For a few months, she was breaking my heart. I kind of alluded to it before but I was so embarrassed that I didn't feel comfortable talking about it to the masses. Most moms I know have babies/kids that can't shake off w/ a stick!! And The Bun was like that for a good long time. Then, it seemed suddenly, her Daddy was her favorite. I tried not to have my feelings hurt because she means no harm. But my heart just broke. How can I not be her favorite? Didn't I carry her, then birth her and then exclusively fed her for six months? Where's the loyalty?! And what was also hard was that I knew I was being irrational. But I couldn't help it. When I held her and she would twist to her daddy giving the "Pick me up!" sign, I was so hurt. I'd like to say I got over it. But I didn't. She hardly does it anymore which is probably the only reason I can write about it now. My mom says it's because The Man carried The Bun everywhere whereas I would carry her but also make her walk and hold her hand. And how can I fault her for thinking The Man is awesome? He is! But the preference of her Daddy over me made me all emotional. Thankfully, I think we're tied again. And I'm happy with that.
Want to know something funny/awful? A coworker had asked me a couple months back how The Bun was doing.

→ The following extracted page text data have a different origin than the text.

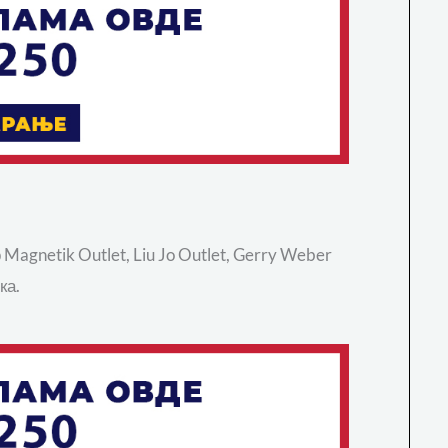
agnetik Outlet, Liu Jo Outlet, Gerry Weber
ка.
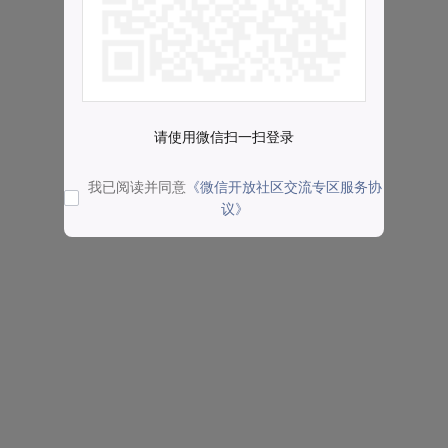
请使用微信扫一扫登录
我已阅读并同意
《微信开放社区交流专区服务协
议》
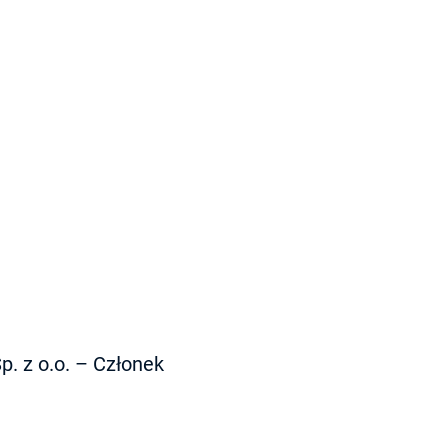
. z o.o. – Członek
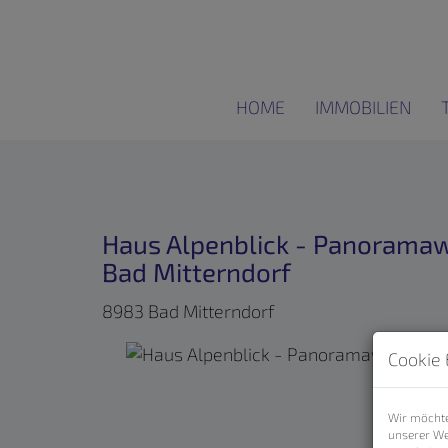
HOME
IMMOBILIEN
Haus Alpenblick - Panorama
Bad Mitterndorf
8983 Bad Mitterndorf
Cookie 
Wir möchte
unserer We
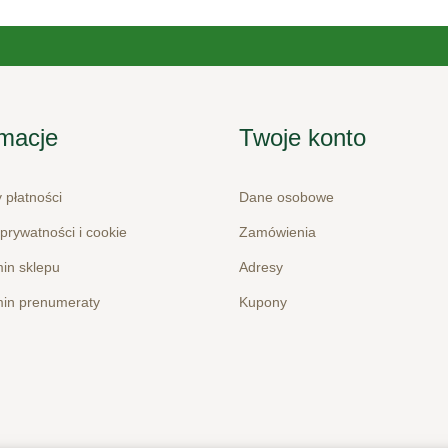
rmacje
Twoje konto
 płatności
Dane osobowe
 prywatności i cookie
Zamówienia
in sklepu
Adresy
in prenumeraty
Kupony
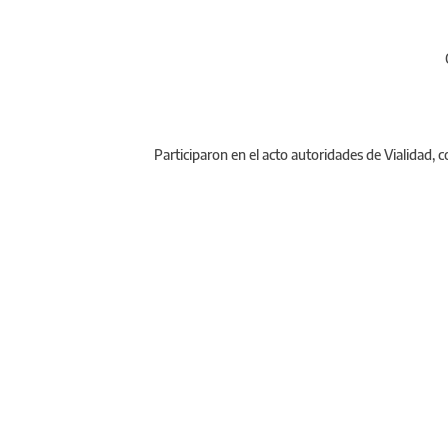
Participaron en el acto autoridades de Vialidad, 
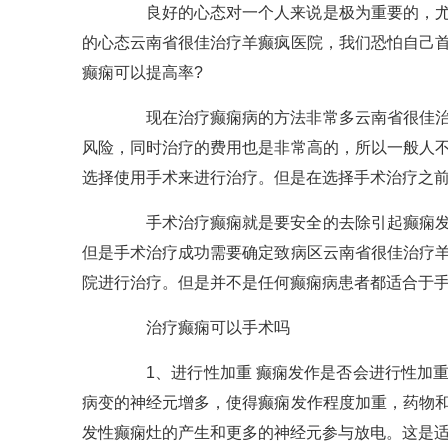
良好的心态对一个人来说是极为重要的，尤其
的心态云南省很佳治疗羊癫疯医院，我们恐怕自己
癫痫可以提高率?
现在治疗癫痫病的方法非常多云南省很佳治疗
风险，同时治疗的费用也是非常高的，所以一般人
选择使用手术来进行治疗。但是在选择手术治疗之
手术治疗癫痫就是要安全的去除引起癫痫发作
但是手术治疗成功需要确定致病区云南省很佳治疗
院进行治疗。但是并不是任何癫痫病患者都适合于
治疗癫痫可以手术吗
1、进行性加重 癫痫发作是否会进行性加重
病变的神经元增多，使得癫痫发作程度加重，药物
发性癫痫灶的产生和更多的神经元参与放电。这是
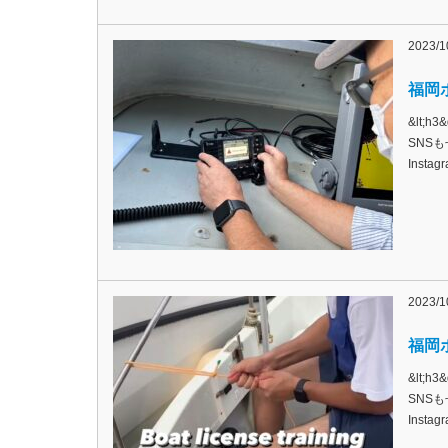
2023/1
福岡ボ
&lt;
SNSも
Inst
2023/1
福岡ボ
&lt;
SNSも
Inst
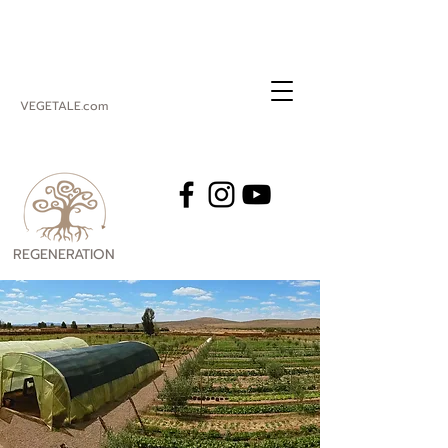
VEGETALE.com
REGENERATION
VEGETALE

I begun to explain to her my dilemma and I started to cry! I felt so silly. She patted my arm and said, "Don't worry about it. I understand. My daughter is 23 years old and she still breaks my heart." I exclaimed, "That's not at all comforting!!!" Ah, the complicated relationship between mothers and daughters.
Onto something completely different and even more embarrassing, yesterday was our wedding anniversary. We decided we were going to look at cars in the morning and then go wine tasting afterwards. The car browsing was a bust so we were at the winery by 10:30 AM. We wine tasted once they opened at 11:00 AM and then followed it by a lunch. 20 something, I am not. And, according to The Man, I have never been able to hold my liquor. I disagree but as of right now, I don't exactly have a leg to stand on. The lady gave us additional tastes on top of the flight we payed for. I'm telling you, I have drank more wine before but I suppose all those little sips fooled me into thinking the whole was smaller than it's sum parts.
I was a very un-hot mess.
I ended up vomiting in the car into The Man's favorite jacket. I blame it on the cheese platter the waiter proposed to us at the restaurant but The Man said it was because I can't hold my liquor. To be fair, I hardly drink anymore! Of course I have little tolerance. But, again, 20 something I am not. I should have known better. I should know my tolerance level. I used to but that's when I drank on a somewhat regular basis. What a very disgusting way to end our anniversary.
But before you start thinking, "Oh, poor The Man, he has to put up with this sloppy drinker" (yes, I am going to throw him under the bus because he was teasing me and talking as if this always happens to me) I would like to remind folks of my grad school party in which he drank BOTTLES of Two-Buck Chuck because he didn't feel anything. And then he was later found kissing the porcelain thrown for hours and I had to get him after we were done cleaning and locking up. On a sweet note, my parents took pity on him and said he could sleep over our home so he wouldn't have to drive home. These are the same parents who were extremely strict and have never allowed a boy into their 25 year old daughter's room up until this point! My dad, feeling bad, said, "Make sure you put a trash can next to your bed. I don't think he will make it to the bathroom."
Mean of me to bring up? Maybe just a little. But it's also a fond memory for me because I feel like that was the point my folks truly accepted The Man into our family. They didn't even tease him the next day! Hmm, maybe we're better off as a dry couple.